I am trying to break a line on all non-word patterns except .(dot)
Usually I guess it can be done as [\W ^[.]] in java, but how to I do in python?

Answer 1

Python has a convenience function for that

>>> s = "ab.cd.ef.gh"
>>> s.split(".")
['ab', 'cd', 'ef', 'gh']

Answer 2

>>> import re
>>> the_string="http://hello-world.com"
>>> re.findall(r'[\w.]+',the_string)
['http', 'hello', 'world.com']

Answer 3

I'm assuming that you want to split a string on all non-word patterns except a dot.

Edit: Python doesn't support the Java-style regex syntax that you are using. I'd suggest first replacing all dots with a long string, then splitting the string, then putting the dots back in.

import re
long_str = "ABCDEFGH"
str = str.replace('.', long_str)
result = re.split(r'\W', str)

Then as you are using result, replace all the long_str sequences with a dot again.
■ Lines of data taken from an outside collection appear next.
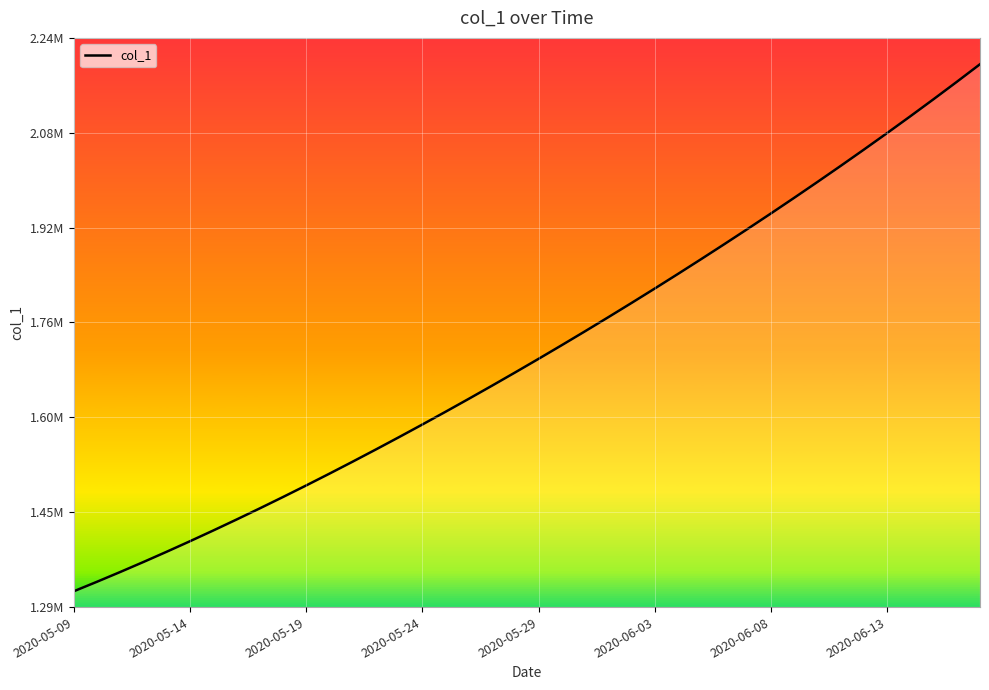

Does the chart have visible grid lines?

Yes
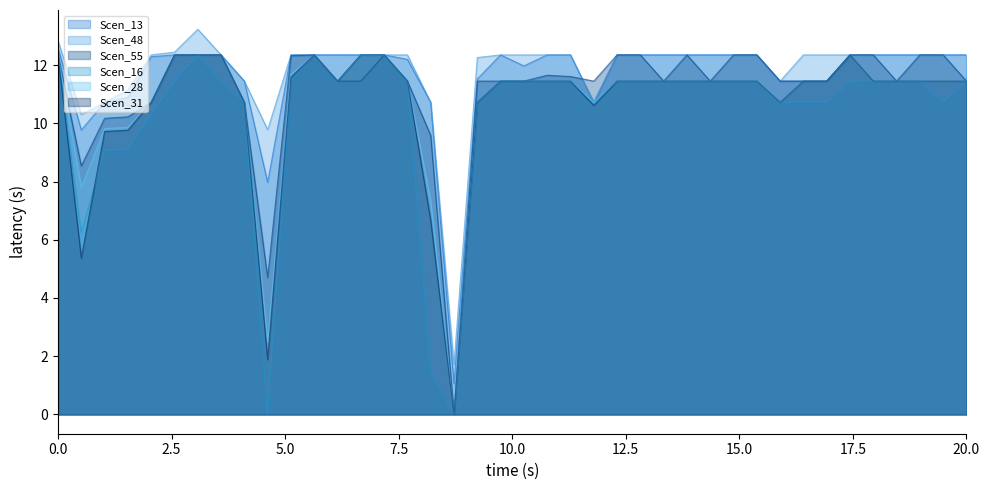

What is the maximum value shown in the chart?

13.2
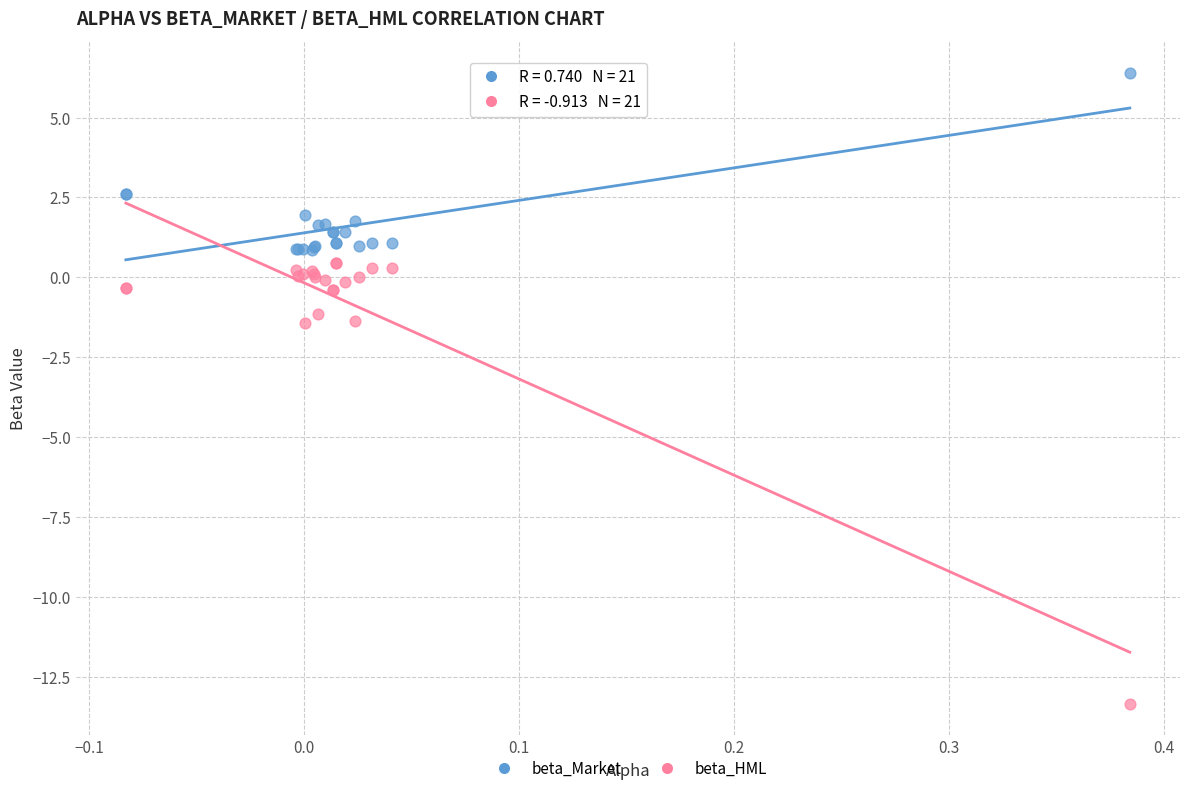

Which series reaches the minimum Y coordinate?

beta_HML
This is a very bad solution, but it works.

Answer 4

A very good reference for Python's regular expression module is available here. Following should do the trick for you.

import re
re.split(r'[\w.]+', text_string)

Or,

import re
re.findall('[^\w.]+', text_string)

Answer 5

Your Java syntax is off, to begin with. This is what you were trying for:

[\W&&[^.]]

That matches a character from the intersection of the sets described by "any non-word character" and "any character except ." But that's overkill when you can just use:

[^\w.]

...or, "any character that's not a word character or .". It's the same in Python (and in most other flavors, too), though you probably want to match one or more of the characters:

re.split(r'[^\w.]+', the_string)

But it's probably simpler to use @gnibbler's approach of matching the parts that you want to keep, not the ones you want to throw away:

re.findall(r'[\w.]+', the_string)